The tests run in hospital test for the common offenders: opioids, thc, meth, benzos…

They are run using blood and/or urine samples. The general idea is if they are actively suffering effects of the toxin, it is likely actively circulating in their body and you will find it there. Also, having a live patient to help you rule out possibilities about what they may have ingested helps narrow it down. But you are not getting a complete “tox screen.” Those don’t exist.

Post-mortem, the blood is clotted, there may not be much urine, and we don’t know if they died from an active circulating toxin, or the effects of the toxin (liver failure, kidney failure, arrhythmia), thus all possible tissues are tested for many possible toxins, and typically tested in a staged manner, the most likely/common being tested first, then gradually testing the more odd or less common toxins. These tests cost a lot of money and need to be run individually on their own piece of tissue.

In a live patient, if the standard toxicology report is negative, then they need to sample other organs, which means taking a biopsy of the liver/kidney/whatever, which usually involves surgery and taking as little as possible to minimize the potential complications of the surgery.

In a deceased patient, you can take the whole liver. Both kidneys. Whole heart.

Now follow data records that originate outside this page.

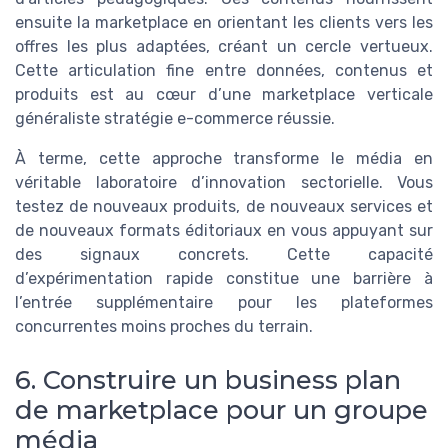
ensuite la marketplace en orientant les clients vers les
offres les plus adaptées, créant un cercle vertueux.
Cette articulation fine entre données, contenus et
produits est au cœur d’une marketplace verticale
généraliste stratégie e-commerce réussie.
À terme, cette approche transforme le média en
véritable laboratoire d’innovation sectorielle. Vous
testez de nouveaux produits, de nouveaux services et
de nouveaux formats éditoriaux en vous appuyant sur
des signaux concrets. Cette capacité
d’expérimentation rapide constitue une barrière à
l’entrée supplémentaire pour les plateformes
concurrentes moins proches du terrain.
6. Construire un business plan
de marketplace pour un groupe
média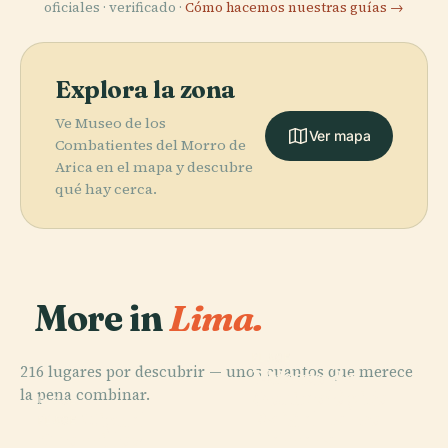
oficiales · verificado ·
Cómo hacemos nuestras guías →
Explora la zona
Ve Museo de los
Ver mapa
Combatientes del Morro de
Arica en el mapa y descubre
qué hay cerca.
More in
Lima.
PLACE
PLACE
216 lugares por descubrir — unos cuantos que merece
Museo
Palacio de
la pena combinar.
Arqueológico
Gobierno del
PLACE
Rafael Larco
San Miguel
Perú
PLACE
Chorrillos
Herrera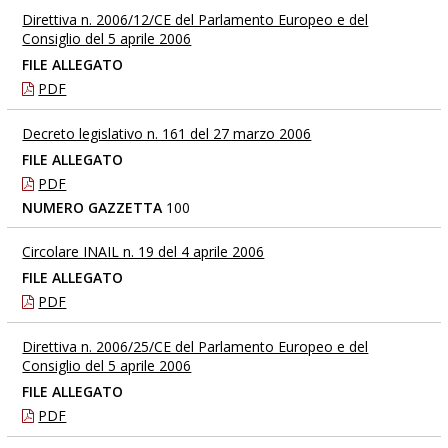
Direttiva n. 2006/12/CE del Parlamento Europeo e del
Consiglio del 5 aprile 2006
FILE ALLEGATO
PDF
Decreto legislativo n. 161 del 27 marzo 2006
FILE ALLEGATO
PDF
NUMERO GAZZETTA
100
Circolare INAIL n. 19 del 4 aprile 2006
FILE ALLEGATO
PDF
Direttiva n. 2006/25/CE del Parlamento Europeo e del
Consiglio del 5 aprile 2006
FILE ALLEGATO
PDF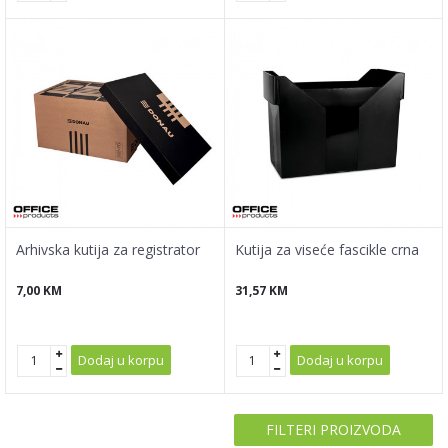
Arhivska kutija za registrator
Kutija za viseće fascikle crna
7,00
KM
31,57
KM
Dodaj u korpu
Dodaj u korpu
FILTERI PROIZVODA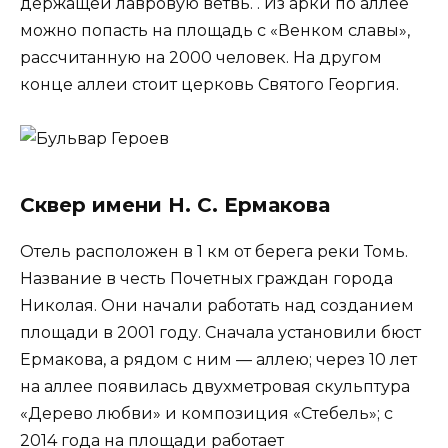
держащей лавровую ветвь. . Из арки по аллее
можно попасть на площадь с «Венком славы»,
рассчитанную на 2000 человек. На другом
конце аллеи стоит церковь Святого Георгия.
Сквер имени Н. С. Ермакова
Отель расположен в 1 км от берега реки Томь.
Название в честь Почетных граждан города
Николая. Они начали работать над созданием
площади в 2001 году. Сначала установили бюст
Ермакова, а рядом с ним — аллею; через 10 лет
на аллее появилась двухметровая скульптура
«Дерево любви» и композиция «Стебель»; с
2014 года на площади работает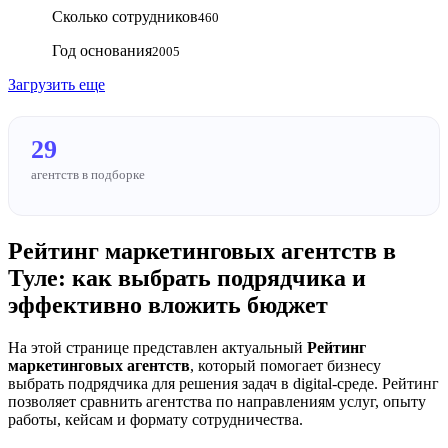
Сколько сотрудников
460
Год основания
2005
Загрузить еще
29
агентств в подборке
Рейтинг маркетинговых агентств в
Туле: как выбрать подрядчика и
эффективно вложить бюджет
На этой странице представлен актуальный
Рейтинг
маркетинговых агентств
, который помогает бизнесу
выбрать подрядчика для решения задач в digital-среде. Рейтинг
позволяет сравнить агентства по направлениям услуг, опыту
работы, кейсам и формату сотрудничества.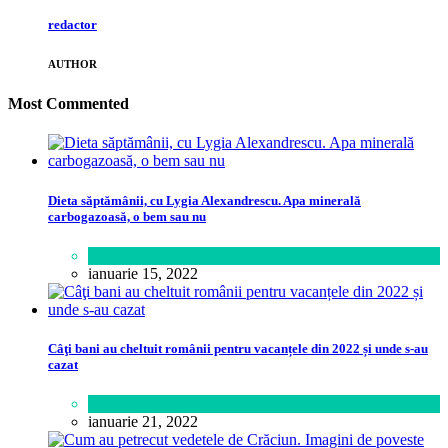
redactor
AUTHOR
Most Commented
Dieta săptămânii, cu Lygia Alexandrescu. Apa minerală
carbogazoasă, o bem sau nu
Sănătate
ianuarie 15, 2022
Câţi bani au cheltuit românii pentru vacanțele din 2022 și unde s-au
cazat
Călătorie
,
Lifestyle
ianuarie 21, 2022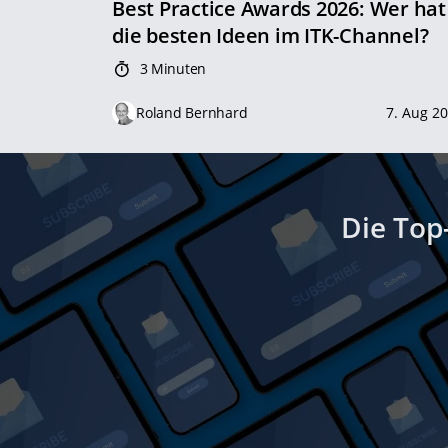
Best Practice Awards 2026: Wer hat
die besten Ideen im ITK-Channel?
3 Minuten
Roland Bernhard
7. Aug 2
Die Top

And run tests until you run out of money or body parts.

Anonymous 0 Comments

Typically, hospitals only test for the presence of certain substances. It’s a very limited and generalized list. It tests for “opioids”, benzodiazepines, or cannabinoids, as opposed to specific drugs.

More in depth quantitative tests with identification take longer and are only done a certain labs.

There’s also chain of custody issues when dealing with legal cases, as well as a backlog at crime labs.